» **Input data**
•••••

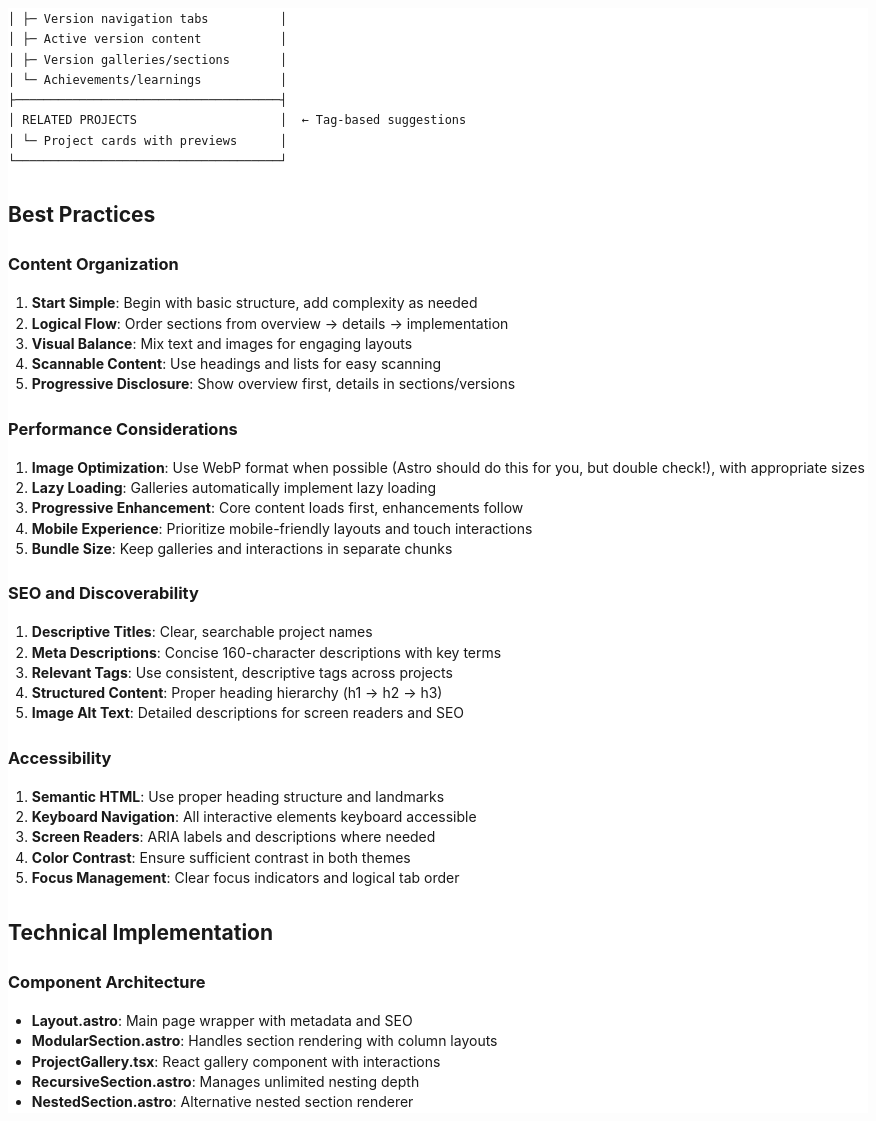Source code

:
 ```
│ ├─ Version navigation tabs          │
│ ├─ Active version content           │
│ ├─ Version galleries/sections       │
│ └─ Achievements/learnings           │
├─────────────────────────────────────┤
│ RELATED PROJECTS                    │  ← Tag-based suggestions
│ └─ Project cards with previews      │
└─────────────────────────────────────┘
```

## Best Practices

### Content Organization

1. **Start Simple**: Begin with basic structure, add complexity as needed
2. **Logical Flow**: Order sections from overview → details → implementation
3. **Visual Balance**: Mix text and images for engaging layouts
4. **Scannable Content**: Use headings and lists for easy scanning
5. **Progressive Disclosure**: Show overview first, details in sections/versions

### Performance Considerations

1. **Image Optimization**: Use WebP format when possible (Astro should do this for you, but double check!), with appropriate sizes
2. **Lazy Loading**: Galleries automatically implement lazy loading
3. **Progressive Enhancement**: Core content loads first, enhancements follow
4. **Mobile Experience**: Prioritize mobile-friendly layouts and touch interactions
5. **Bundle Size**: Keep galleries and interactions in separate chunks

### SEO and Discoverability

1. **Descriptive Titles**: Clear, searchable project names
2. **Meta Descriptions**: Concise 160-character descriptions with key terms
3. **Relevant Tags**: Use consistent, descriptive tags across projects
4. **Structured Content**: Proper heading hierarchy (h1 → h2 → h3)
5. **Image Alt Text**: Detailed descriptions for screen readers and SEO

### Accessibility

1. **Semantic HTML**: Use proper heading structure and landmarks
2. **Keyboard Navigation**: All interactive elements keyboard accessible
3. **Screen Readers**: ARIA labels and descriptions where needed
4. **Color Contrast**: Ensure sufficient contrast in both themes
5. **Focus Management**: Clear focus indicators and logical tab order

## Technical Implementation

### Component Architecture

- **Layout.astro**: Main page wrapper with metadata and SEO
- **ModularSection.astro**: Handles section rendering with column layouts
- **ProjectGallery.tsx**: React gallery component with interactions
- **RecursiveSection.astro**: Manages unlimited nesting depth
- **NestedSection.astro**: Alternative nested section renderer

•••••

» **Your task**
An exact copy of the material above is required, minus its images.

» **Task response**
Source code

:
 ```
│ ├─ Version navigation tabs          │
│ ├─ Active version content           │
│ ├─ Version galleries/sections       │
│ └─ Achievements/learnings           │
├─────────────────────────────────────┤
│ RELATED PROJECTS                    │  ← Tag-based suggestions
│ └─ Project cards with previews      │
└─────────────────────────────────────┘
```

## Best Practices

### Content Organization

1. **Start Simple**: Begin with basic structure, add complexity as needed
2. **Logical Flow**: Order sections from overview → details → implementation
3. **Visual Balance**: Mix text and images for engaging layouts
4. **Scannable Content**: Use headings and lists for easy scanning
5. **Progressive Disclosure**: Show overview first, details in sections/versions

### Performance Considerations

1. **Image Optimization**: Use WebP format when possible (Astro should do this for you, but double check!), with appropriate sizes
2. **Lazy Loading**: Galleries automatically implement lazy loading
3. **Progressive Enhancement**: Core content loads first, enhancements follow
4. **Mobile Experience**: Prioritize mobile-friendly layouts and touch interactions
5. **Bundle Size**: Keep galleries and interactions in separate chunks

### SEO and Discoverability

1. **Descriptive Titles**: Clear, searchable project names
2. **Meta Descriptions**: Concise 160-character descriptions with key terms
3. **Relevant Tags**: Use consistent, descriptive tags across projects
4. **Structured Content**: Proper heading hierarchy (h1 → h2 → h3)
5. **Image Alt Text**: Detailed descriptions for screen readers and SEO

### Accessibility

1. **Semantic HTML**: Use proper heading structure and landmarks
2. **Keyboard Navigation**: All interactive elements keyboard accessible
3. **Screen Readers**: ARIA labels and descriptions where needed
4. **Color Contrast**: Ensure sufficient contrast in both themes
5. **Focus Management**: Clear focus indicators and logical tab order

## Technical Implementation

### Component Architecture

- **Layout.astro**: Main page wrapper with metadata and SEO
- **ModularSection.astro**: Handles section rendering with column layouts
- **ProjectGallery.tsx**: React gallery component with interactions
- **RecursiveSection.astro**: Manages unlimited nesting depth
- **NestedSection.astro**: Alternative nested section renderer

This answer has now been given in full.